Irish Independent

O’Brien warns TDs to come up with plan for HSE

- Kevin Doyle and Cormac McQuinn

HEALTH chief Tony O’Brien has refused to resign, instead warning politician­s they need to come up with a plan for the HSE because it was an “exercise in how not to do change management”.

He told TDs yesterday that he would “respectful­ly decline your invitation to resign without prejudice or otherwise”.

Instead he will take holidays in early July after the report of a scoping inquiry into the Cervical Check scandal is published, and not return.

Addressing the Oireachtas Health Committee, Mr O’Brien indicated he does not expect huge interest in the job when he vacates the position.

After seven years at the helm, he said there are “some doubts” about the standard of competitio­n.

Fianna Fáil’s Stephen Donnelly (inset) put it to him that he should resign over the cancer scandal “without prejudice”.

“I take no joy in the call and I’m very conscious that you’ve given many years of public service to healthcare,” he said.

But Mr O’Brien hit back at the politician­s.

He described the director general as the “one person who has to be personally accountabl­e for every failure or mistake of 140,000 individual­s who work in the health service”.

“It’s not a basis for accountabi­lity,” he said.

Mr O’Brien said there were “many good things” happening in the HSE but its establishm­ent was “an exercise in how not to do change management”.

He added that he was originally appointed “to an organisati­on that was supposed to be down in the aftermath of the abolition of its board”.
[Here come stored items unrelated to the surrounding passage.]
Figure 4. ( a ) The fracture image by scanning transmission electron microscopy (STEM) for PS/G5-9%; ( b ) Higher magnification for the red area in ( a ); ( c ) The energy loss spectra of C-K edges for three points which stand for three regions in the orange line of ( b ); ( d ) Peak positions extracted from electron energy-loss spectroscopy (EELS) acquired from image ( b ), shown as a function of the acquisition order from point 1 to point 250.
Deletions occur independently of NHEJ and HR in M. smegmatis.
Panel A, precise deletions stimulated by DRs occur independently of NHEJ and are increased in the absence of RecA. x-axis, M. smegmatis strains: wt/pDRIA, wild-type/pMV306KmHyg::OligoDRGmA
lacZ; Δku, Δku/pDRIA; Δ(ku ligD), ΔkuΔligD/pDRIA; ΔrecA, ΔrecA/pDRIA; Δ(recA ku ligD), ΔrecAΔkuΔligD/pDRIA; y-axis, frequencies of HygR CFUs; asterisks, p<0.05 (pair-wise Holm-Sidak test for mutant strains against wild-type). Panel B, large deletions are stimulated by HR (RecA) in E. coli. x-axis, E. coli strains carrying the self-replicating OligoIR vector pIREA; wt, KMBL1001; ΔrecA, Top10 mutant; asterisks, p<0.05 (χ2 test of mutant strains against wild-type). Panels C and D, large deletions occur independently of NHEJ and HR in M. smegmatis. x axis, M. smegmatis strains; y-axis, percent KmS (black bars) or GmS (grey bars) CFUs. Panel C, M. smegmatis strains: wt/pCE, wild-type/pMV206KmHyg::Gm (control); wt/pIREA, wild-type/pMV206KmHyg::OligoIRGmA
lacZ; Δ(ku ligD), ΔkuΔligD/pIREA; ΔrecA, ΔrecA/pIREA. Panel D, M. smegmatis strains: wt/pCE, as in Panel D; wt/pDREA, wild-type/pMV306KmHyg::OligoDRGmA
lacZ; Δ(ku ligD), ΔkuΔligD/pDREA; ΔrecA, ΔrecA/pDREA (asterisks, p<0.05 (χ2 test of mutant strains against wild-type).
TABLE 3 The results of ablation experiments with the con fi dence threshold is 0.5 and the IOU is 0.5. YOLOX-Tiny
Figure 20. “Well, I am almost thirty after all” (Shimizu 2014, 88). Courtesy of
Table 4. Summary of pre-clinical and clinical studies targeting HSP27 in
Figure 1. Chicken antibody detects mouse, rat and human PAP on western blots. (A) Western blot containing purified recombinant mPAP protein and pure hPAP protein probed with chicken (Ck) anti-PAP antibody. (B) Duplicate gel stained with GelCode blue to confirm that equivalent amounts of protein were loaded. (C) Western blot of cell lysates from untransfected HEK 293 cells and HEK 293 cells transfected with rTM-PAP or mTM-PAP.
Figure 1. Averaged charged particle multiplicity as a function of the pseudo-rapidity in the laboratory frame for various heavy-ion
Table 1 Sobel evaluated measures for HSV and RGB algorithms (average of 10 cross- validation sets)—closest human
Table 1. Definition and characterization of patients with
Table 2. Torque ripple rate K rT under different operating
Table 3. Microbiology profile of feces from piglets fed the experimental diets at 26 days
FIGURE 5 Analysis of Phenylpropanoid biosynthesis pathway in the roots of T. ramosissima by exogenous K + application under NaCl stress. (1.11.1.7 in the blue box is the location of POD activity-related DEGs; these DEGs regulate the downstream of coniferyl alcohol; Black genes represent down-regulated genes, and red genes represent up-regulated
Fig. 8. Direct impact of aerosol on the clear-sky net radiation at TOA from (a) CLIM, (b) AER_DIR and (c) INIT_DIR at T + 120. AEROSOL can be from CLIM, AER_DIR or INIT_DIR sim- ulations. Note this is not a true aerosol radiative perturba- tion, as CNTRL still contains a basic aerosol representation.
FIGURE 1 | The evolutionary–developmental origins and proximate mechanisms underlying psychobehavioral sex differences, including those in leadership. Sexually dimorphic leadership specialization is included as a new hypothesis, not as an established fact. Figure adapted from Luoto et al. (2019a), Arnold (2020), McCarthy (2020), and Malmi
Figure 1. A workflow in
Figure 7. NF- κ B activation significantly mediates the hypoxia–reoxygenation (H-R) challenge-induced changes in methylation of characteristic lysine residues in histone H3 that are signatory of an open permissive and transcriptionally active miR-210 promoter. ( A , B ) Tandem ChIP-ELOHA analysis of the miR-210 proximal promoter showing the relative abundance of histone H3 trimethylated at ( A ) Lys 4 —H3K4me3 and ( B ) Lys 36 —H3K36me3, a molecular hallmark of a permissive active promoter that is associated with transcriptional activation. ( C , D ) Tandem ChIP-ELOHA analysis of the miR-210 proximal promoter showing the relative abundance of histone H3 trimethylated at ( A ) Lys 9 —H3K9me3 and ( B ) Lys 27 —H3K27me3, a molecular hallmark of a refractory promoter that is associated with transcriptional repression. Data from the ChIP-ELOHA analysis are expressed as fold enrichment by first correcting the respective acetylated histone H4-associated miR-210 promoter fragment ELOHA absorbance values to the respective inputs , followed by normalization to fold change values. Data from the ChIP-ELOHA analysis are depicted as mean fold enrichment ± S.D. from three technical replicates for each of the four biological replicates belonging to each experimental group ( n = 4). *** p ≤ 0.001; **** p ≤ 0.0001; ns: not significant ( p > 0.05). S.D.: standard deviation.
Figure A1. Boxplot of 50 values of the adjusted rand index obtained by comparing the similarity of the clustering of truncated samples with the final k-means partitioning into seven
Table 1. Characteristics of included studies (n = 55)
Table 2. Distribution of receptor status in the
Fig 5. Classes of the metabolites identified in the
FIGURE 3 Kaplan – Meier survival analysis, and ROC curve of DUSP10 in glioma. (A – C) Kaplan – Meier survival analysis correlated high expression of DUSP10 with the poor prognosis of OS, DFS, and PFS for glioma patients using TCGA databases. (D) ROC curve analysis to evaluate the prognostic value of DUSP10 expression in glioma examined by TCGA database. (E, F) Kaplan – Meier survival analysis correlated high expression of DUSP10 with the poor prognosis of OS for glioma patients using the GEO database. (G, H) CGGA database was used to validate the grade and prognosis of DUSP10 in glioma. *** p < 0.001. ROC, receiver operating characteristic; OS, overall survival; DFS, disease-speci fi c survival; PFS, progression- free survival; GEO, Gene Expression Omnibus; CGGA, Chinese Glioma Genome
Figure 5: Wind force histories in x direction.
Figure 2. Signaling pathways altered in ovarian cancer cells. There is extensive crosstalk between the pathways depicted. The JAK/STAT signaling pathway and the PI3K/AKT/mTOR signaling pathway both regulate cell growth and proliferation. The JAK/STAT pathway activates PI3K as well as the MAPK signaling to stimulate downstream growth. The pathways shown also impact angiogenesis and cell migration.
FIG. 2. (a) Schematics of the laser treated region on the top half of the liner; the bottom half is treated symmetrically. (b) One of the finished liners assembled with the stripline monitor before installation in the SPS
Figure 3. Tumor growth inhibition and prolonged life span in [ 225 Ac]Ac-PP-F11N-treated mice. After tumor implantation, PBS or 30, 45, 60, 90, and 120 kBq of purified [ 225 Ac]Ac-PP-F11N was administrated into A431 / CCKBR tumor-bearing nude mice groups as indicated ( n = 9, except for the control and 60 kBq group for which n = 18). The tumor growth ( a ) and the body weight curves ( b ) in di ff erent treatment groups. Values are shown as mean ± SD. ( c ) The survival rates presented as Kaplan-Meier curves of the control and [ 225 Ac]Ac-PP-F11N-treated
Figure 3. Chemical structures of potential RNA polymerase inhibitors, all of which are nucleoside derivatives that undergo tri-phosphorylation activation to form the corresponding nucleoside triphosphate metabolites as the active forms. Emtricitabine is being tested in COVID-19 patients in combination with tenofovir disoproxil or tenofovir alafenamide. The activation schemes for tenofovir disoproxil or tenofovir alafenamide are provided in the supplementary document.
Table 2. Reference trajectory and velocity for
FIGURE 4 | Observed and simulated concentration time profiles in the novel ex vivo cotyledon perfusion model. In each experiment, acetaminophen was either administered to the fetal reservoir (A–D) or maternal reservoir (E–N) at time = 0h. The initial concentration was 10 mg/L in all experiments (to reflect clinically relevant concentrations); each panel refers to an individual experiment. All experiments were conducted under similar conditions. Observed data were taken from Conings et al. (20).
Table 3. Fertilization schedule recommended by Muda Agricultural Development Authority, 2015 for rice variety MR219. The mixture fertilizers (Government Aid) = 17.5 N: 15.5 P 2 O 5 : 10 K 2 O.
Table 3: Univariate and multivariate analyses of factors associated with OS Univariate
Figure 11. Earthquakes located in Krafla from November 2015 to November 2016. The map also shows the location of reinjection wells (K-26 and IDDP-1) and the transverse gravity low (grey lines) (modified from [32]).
Mr O’Brien admitted that there were “significan­t issues” but said that he was not informed of the impending scandal before it broke in the media.

He said he was not happy with the way the cancer scandal had developed “for multiple reasons”. He claimed that if he had been aware of Vicky Phelan’s case “in all of its magnitude, it would have been possible to put in place a number of steps to ensure the organisati­on was in a bet- ter place to deal with the fallout”.

Asked whether people in the HSE were afraid to raise concerns about issues, Mr O’Brien said he had a sign in his office that reads: “Speak truth to power.”

Health Minister Simon Harris told the same meeting that there was a “long road to travel to restore public confidence”.

He promised major change in the way the health service operates, saying: “The HSE has become too big to fail and too big to succeed.”

But when questioned on Mr O’Brien’s future, the minister said it was his “judgment” that creating a vacuum in the HSE would not help the current situation.

Mr O’Brien will today return to Leinster House for the third time in a week.

He will face more questions at Public Accounts Committee (PAC).

The HSE initially declined the PAC invitation for Mr O’Brien to attend, saying that it had come at short notice and he is focussed on the response to the cancer screening issue.

PAC chairman Seán Fleming last night said that the committee, which is the Dáil’s public spending watchdog, wants to quiz the HSE on the expenditur­e incurred on various cancer screening services, including the cost of outsourcin­g.